Texto para análise.
»»

Apresentamos aqui o sétimo e último texto referente à serie “A Educação do Olhar e a Leitura de Imagens – Desafios Éticos pra os Museus” do Professor Christian Ingo Lenz Dunker
Resumo
Pretendo mostrar como as práticas de mediação convidam ao encontro com a obra como experiência de leitura reconstrutiva. Este processo pode ser entendido como experiência ética de reconhecimento, envolvendo forma estética e contradição social. A função ética do discurso, concentrada na noção de letra determina modos de relação com a obra que são também modelos de relação intersubjetiva com o outro. Apresento este tema a partir de sete desafios éticos para os museus contemporâneos.
7 Universalismo e Particularização: Determinação e Indeterminação
Partimos da curadoria como escuta do conflito entre sistemas simbólicos e chegamos ao museu como lugar de articulação entre formas estéticas e contradições sociais.
Como nos lembra Axel Honneth a experiência da formação encontra-se entre a dialética do amor e da amizade e a dialética das leis da ética. Reunir os afetos comunitários e as demandas sociais com a força instituinte e institucional do museu, convoca afetos atinentes ao espaço da formação cultural: respeito. Por isso a resposta museológica não pode ser apenas uma resposta normativa, que olha para o passado e o dá por resolvido, criando uma regra de decisão para o futuro. Ora, um futuro pensado deste jeito, como correção do passado, jamais encontrará a verdadeira experiência de reparação (amendment), no sentido psicanalítico, ou de cura, no sentido clássico da palavra.
Isso pode se tornar mais exasperante, confirmando as piores experiências de exclusão simbólica, cognitiva e comportamental. Convidar alguém a exprimir seus sentimentos e externalizar suas opiniões, como se todos os discursos fossem igualmente legítimos e válidos, como se não houvesse diferença entre cultura erudita e popular, é um erro que reproduz a violência simbólica que visa teoricamente superar. O reconhecimento institucional é importante e insuficiente. É preciso também o reconhecimento como experiência de partilha da indeterminação e da determinação. Ninguém consegue estranhar-se sem que antes tenha sido capturado pelo litoral de saber onde se encontra. E se no caso das populações excluídas, este litoral é dado pela experiência escolar, isso deveria ser reconhecido antes da extração compulsória do lugar à voz.

««

Material fornecido.
»»

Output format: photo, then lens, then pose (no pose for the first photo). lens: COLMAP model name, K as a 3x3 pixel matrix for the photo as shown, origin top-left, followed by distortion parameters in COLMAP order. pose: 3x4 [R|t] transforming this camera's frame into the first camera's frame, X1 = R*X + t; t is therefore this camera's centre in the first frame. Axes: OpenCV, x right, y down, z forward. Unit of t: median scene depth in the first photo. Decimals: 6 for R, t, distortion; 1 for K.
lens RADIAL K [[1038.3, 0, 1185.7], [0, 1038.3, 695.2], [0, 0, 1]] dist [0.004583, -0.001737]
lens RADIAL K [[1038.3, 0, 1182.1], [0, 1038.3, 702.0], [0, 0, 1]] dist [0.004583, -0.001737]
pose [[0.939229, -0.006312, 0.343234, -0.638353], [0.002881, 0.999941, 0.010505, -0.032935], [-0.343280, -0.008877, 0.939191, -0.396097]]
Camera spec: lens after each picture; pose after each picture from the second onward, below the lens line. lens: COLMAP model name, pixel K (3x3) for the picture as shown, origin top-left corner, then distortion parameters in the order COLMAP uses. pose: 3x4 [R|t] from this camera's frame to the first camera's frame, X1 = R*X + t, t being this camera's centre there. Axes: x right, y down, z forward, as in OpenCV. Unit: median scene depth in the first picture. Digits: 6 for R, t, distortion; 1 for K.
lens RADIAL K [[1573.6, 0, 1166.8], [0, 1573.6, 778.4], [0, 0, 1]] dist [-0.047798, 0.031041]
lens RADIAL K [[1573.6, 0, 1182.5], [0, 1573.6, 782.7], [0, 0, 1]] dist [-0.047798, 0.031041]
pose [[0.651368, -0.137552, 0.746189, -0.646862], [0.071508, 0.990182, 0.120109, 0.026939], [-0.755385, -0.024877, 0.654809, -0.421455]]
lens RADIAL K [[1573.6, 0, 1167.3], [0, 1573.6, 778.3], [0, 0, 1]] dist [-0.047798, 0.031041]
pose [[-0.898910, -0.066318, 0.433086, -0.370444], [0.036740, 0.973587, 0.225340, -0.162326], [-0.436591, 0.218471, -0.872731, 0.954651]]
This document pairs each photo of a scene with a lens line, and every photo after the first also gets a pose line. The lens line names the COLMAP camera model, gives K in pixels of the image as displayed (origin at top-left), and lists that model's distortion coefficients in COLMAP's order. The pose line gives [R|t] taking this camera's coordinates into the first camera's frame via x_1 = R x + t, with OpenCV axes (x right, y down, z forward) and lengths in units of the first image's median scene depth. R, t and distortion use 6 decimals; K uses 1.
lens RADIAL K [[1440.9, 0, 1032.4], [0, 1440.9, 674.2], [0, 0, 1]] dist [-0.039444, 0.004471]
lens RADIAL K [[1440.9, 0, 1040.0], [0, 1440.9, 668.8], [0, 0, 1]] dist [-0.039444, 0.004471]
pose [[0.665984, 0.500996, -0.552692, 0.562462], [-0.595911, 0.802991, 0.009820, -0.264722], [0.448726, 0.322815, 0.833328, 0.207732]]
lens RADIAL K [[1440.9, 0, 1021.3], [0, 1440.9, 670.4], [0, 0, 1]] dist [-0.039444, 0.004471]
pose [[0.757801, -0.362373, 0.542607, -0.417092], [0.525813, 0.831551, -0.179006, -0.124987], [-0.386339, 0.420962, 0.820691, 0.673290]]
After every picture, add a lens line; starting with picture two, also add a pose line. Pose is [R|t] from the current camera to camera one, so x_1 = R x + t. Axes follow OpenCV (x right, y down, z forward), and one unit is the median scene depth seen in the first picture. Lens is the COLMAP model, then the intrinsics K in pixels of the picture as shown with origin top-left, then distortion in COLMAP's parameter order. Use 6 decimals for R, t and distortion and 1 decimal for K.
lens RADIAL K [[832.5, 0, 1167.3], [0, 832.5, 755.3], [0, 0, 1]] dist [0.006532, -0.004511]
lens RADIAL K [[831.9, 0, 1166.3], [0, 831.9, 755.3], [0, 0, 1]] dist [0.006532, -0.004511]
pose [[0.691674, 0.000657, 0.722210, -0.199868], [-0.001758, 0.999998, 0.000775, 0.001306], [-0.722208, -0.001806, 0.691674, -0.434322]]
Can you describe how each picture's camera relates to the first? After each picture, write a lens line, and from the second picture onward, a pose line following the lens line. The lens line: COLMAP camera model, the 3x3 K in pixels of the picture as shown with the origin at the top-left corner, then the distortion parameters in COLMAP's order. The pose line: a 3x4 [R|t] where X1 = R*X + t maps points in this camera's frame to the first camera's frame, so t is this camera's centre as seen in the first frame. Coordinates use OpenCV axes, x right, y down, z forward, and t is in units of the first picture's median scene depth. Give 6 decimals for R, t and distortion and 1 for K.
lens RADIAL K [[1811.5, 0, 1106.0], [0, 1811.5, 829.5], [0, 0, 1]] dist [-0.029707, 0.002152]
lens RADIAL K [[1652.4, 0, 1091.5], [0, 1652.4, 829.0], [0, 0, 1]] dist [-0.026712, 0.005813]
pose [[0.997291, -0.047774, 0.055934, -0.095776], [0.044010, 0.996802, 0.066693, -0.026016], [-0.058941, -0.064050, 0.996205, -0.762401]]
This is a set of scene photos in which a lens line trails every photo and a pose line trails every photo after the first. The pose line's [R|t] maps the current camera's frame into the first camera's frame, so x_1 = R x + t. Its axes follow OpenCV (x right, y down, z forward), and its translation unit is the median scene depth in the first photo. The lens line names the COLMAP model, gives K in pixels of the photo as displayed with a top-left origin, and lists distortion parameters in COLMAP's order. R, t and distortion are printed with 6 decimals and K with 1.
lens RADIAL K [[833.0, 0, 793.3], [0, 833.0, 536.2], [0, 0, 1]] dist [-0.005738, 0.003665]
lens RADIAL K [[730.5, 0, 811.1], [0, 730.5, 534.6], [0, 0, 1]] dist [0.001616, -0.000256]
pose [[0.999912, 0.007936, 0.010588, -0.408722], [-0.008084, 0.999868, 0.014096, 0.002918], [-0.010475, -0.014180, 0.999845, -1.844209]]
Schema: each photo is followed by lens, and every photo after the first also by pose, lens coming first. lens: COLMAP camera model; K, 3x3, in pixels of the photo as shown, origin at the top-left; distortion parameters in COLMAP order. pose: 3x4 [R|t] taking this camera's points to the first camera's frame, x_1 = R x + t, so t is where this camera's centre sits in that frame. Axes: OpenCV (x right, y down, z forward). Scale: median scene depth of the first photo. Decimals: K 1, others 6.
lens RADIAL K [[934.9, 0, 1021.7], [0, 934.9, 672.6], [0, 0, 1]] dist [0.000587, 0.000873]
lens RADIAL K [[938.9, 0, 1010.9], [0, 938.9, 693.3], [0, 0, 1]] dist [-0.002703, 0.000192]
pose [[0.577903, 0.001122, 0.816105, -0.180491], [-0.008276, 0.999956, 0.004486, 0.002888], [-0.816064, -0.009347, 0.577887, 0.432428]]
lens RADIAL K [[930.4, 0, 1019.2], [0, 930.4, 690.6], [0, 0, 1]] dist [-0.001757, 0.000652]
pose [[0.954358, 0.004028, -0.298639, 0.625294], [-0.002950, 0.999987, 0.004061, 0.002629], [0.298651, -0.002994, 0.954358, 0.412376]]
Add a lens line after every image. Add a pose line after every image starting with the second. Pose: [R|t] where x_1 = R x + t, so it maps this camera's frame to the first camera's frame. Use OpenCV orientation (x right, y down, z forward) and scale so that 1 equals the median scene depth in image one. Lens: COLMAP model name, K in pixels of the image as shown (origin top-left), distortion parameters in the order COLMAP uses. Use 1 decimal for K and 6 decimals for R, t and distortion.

««

Realize as tarefas.
1. Resuma em duas frases o texto sobre os desafios éticos dos museus.
2. Prossiga com o texto sobre os desafios éticos dos museus a partir da última frase apresentada.

Respostas em ordem.
1. O texto sobre os desafios éticos dos museus afirma que a resposta museológica não pode ser apenas normativa, olhando para o passado como algo resolvido, e que, ao reunir afetos comunitários e demandas sociais com a força do museu, ela convoca o respeito. Também sustenta que convidar alguém a se exprimir como se todos os discursos fossem igualmente válidos reproduz a violência simbólica, e que o reconhecimento institucional é importante, mas insuficiente sem o reconhecimento como partilha da indeterminação e da determinação.

2.
A experiência produtiva de indeterminação não é apenas a negação da determinação, imposta pelos sistemas simbólicos hegemônicos e pelas suas gramáticas reificadas de colocação de conflitos ou de solução da demanda bífida de renovação formal e de transformação social. Isso é angústia ou anomia, mas não empuxo a mudar a si e ao mundo.
Um bom exemplo de como a indeterminação pode se tornar uma força produtiva, quando associada com a forma estética está no trabalho do chileno Alfredo Jaar.
Percorrendo as ruas destruídas pelo desastre nuclear de Fukushima ele percebe a profusão de giz e lousas, espalhadas em torno das escolas. Aulas que nunca mais serão dadas. Alunos que jamais verão seus professores. Com os resíduos de giz ele faz uma espécie de tanque, onde a memória da violência e da perda, remete simultaneamente ao que poderia ter sido e ao que será, por sua reconstrução como obra. Articulação semelhante se encontrará na obra que reúne um milhão de passaportes finlandeses, para indicar o déficit de acolhimento de estrangeiros naquele país. Passaportes produzidos com verdadeiro papel moeda, e que ao final serão queimados em um ato que reverbera o desperdício e o acúmulo de recursos não partilhados. A meterialidade do espaço, separado por uma parede de vidro, através da qual se pode enxergar os passaportes, mas não possuí-los, interpela aqueles que serão excluídos para sempre de uma nova morada. Sem hospitalidade, sem hospedeiro e mesmo assim uma escuta empática dos refugiados na Europa de nossos dias.
Durante muito tempo os museus foram lugares reverenciais, assemelhados às catedrais medievais, feitas para produzir o sentimento de apequenamento e de culpa. Lugares nos quais o corpo do frequentador mostra seu passaporte de classe e exibe seu acúmulo de capital cultural diante da suposta inveja dos passantes adjacentes.
Mas não é suspendendo esta história, que é a história dos próprios construtores de história, que vamos concorrer para a emancipação do olhar e para a invenção de mundos ainda impensados pela ciência e pelos discursos reprodutivos.